**Text passage:**
'''

SELECT sequence_match('(?1)(?2)', date, number = 1, number = 5) FROM sequence_match_test3;

+----------------------------------------------------------------+
| sequence_match('(?1)(?2)', `date`, `number` = 1, `number` = 5) |
+----------------------------------------------------------------+
| 1 |
+----------------------------------------------------------------+

This is a very simple example. The function found the event chain where number 5 follows number 1. It skipped number 7,3,4 between them, because the number is not described as an event. If we want to take this number into account when searching for the event chain given in the example, we should make a condition for it.

'''

**Supplied entries:**
'''

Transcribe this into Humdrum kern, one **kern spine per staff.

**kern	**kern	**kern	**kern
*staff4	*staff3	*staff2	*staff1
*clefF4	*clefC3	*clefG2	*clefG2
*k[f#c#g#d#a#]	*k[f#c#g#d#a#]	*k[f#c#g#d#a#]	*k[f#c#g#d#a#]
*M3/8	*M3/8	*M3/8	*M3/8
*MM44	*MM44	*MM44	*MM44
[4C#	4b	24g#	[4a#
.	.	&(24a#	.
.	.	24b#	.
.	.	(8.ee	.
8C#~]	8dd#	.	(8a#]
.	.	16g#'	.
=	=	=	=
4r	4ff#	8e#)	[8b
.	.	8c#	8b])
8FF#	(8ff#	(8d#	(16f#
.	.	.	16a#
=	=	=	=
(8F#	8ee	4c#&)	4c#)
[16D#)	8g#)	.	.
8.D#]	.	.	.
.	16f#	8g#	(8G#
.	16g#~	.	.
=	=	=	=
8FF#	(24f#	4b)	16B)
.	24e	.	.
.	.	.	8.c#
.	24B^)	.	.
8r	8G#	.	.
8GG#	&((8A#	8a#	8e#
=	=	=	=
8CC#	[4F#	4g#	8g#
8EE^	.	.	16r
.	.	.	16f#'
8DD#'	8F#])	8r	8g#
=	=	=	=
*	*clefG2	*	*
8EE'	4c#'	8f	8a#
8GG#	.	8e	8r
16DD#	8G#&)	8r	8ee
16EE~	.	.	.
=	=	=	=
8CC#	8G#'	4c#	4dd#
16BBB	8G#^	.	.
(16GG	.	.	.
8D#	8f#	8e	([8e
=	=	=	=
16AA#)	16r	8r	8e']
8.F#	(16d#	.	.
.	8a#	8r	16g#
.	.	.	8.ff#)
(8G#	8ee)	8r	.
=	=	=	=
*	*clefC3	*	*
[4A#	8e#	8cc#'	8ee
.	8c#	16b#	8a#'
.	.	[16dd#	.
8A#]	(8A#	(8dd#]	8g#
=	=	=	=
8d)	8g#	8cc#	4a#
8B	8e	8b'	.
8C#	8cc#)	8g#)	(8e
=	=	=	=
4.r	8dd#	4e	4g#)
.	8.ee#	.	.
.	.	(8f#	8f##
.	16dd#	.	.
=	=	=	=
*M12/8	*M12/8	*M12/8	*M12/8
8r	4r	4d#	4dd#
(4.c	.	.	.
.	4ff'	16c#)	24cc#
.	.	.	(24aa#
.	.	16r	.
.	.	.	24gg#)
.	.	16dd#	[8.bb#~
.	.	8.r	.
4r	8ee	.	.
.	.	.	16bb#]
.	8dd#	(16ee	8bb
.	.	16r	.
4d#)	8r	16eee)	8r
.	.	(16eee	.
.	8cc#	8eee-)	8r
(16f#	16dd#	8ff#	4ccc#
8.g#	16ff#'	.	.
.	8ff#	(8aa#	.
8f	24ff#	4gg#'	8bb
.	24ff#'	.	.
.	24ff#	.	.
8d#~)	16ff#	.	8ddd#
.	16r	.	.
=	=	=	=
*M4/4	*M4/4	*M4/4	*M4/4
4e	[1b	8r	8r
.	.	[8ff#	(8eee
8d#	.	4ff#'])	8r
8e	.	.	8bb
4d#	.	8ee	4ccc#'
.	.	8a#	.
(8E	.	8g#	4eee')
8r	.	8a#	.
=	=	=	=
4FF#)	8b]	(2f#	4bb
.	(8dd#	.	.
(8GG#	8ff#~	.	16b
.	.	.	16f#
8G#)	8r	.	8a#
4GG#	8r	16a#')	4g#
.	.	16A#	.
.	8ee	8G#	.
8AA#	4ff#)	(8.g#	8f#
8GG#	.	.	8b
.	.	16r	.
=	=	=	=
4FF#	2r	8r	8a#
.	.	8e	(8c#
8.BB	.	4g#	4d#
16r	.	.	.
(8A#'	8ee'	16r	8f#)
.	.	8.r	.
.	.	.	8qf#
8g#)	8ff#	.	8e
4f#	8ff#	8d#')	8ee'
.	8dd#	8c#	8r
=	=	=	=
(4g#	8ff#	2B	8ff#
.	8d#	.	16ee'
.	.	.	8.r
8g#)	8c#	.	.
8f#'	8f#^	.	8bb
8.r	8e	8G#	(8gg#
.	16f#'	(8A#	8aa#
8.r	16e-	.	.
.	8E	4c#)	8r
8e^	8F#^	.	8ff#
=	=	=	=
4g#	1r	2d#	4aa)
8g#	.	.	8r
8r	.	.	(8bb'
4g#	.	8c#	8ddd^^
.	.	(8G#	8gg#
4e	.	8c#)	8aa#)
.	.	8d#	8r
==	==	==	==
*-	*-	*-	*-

'''

**Directions for this task:** Rewrite the sequence_match passage from "SELECT sequence_match('(?1)(?2)', date, number" to "condition for it.", replacing "event chain" with "sequence of events".

**Answer to this problem:**
SELECT sequence_match('(?1)(?2)', date, number = 1, number = 5) FROM sequence_match_test3;

+----------------------------------------------------------------+
| sequence_match('(?1)(?2)', `date`, `number` = 1, `number` = 5) |
+----------------------------------------------------------------+
| 1 |
+----------------------------------------------------------------+

This is a very simple example. The function found the sequence of events where number 5 follows number 1. It skipped number 7,3,4 between them, because the number is not described as an event. If we want to take this number into account when searching for the sequence of events given in the example, we should make a condition for it.